— What is required —
Return the text lines from all the data below word for word, leaving the pictures out.

— Data records —
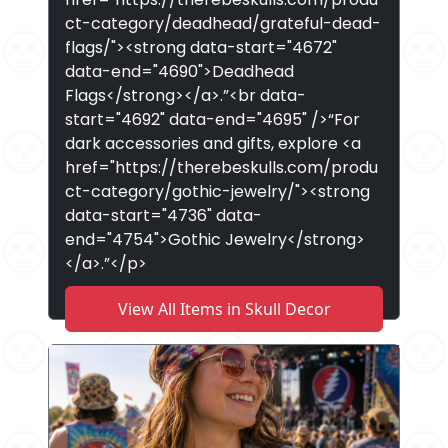
ct-category/deadhead/grateful-dead-
flags/"><strong data-start="4672"
data-end="4690">Deadhead
Flags</strong></a>.”<br data-
start="4692" data-end="4695" />“For
dark accessories and gifts, explore <a
href="https://therebeskulls.com/produ
ct-category/gothic-jewelry/"><strong
data-start="4736" data-
end="4754">Gothic Jewelry</strong>
</a>.”</p>
View All Items in Skull Decor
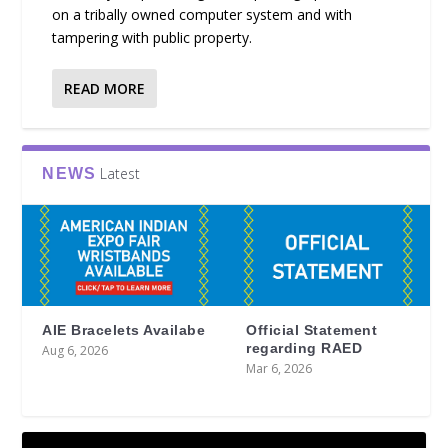
on a tribally owned computer system and with
tampering with public property.
READ MORE
Latest
NEWS
AIE Bracelets Availabe
Official Statement
regarding RAED
Aug 6, 2026
Mar 6, 2026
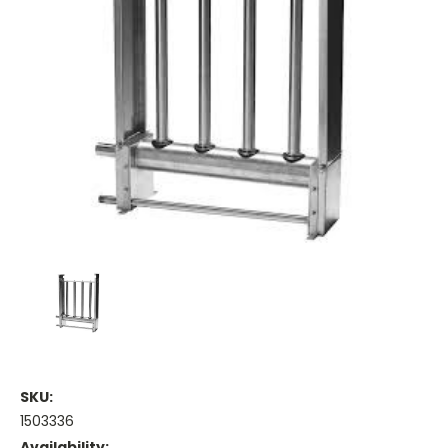
SKU:
1503336
Availability:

— Reply to the task —
ct-category/deadhead/grateful-dead-
flags/"><strong data-start="4672"
data-end="4690">Deadhead
Flags</strong></a>.”<br data-
start="4692" data-end="4695" />“For
dark accessories and gifts, explore <a
href="https://therebeskulls.com/produ
ct-category/gothic-jewelry/"><strong
data-start="4736" data-
end="4754">Gothic Jewelry</strong>
</a>.”</p>
View All Items in Skull Decor
on a tribally owned computer system and with
tampering with public property.
READ MORE
Latest
NEWS
AIE Bracelets Availabe
Official Statement
regarding RAED
Aug 6, 2026
Mar 6, 2026
SKU:
1503336
Availability:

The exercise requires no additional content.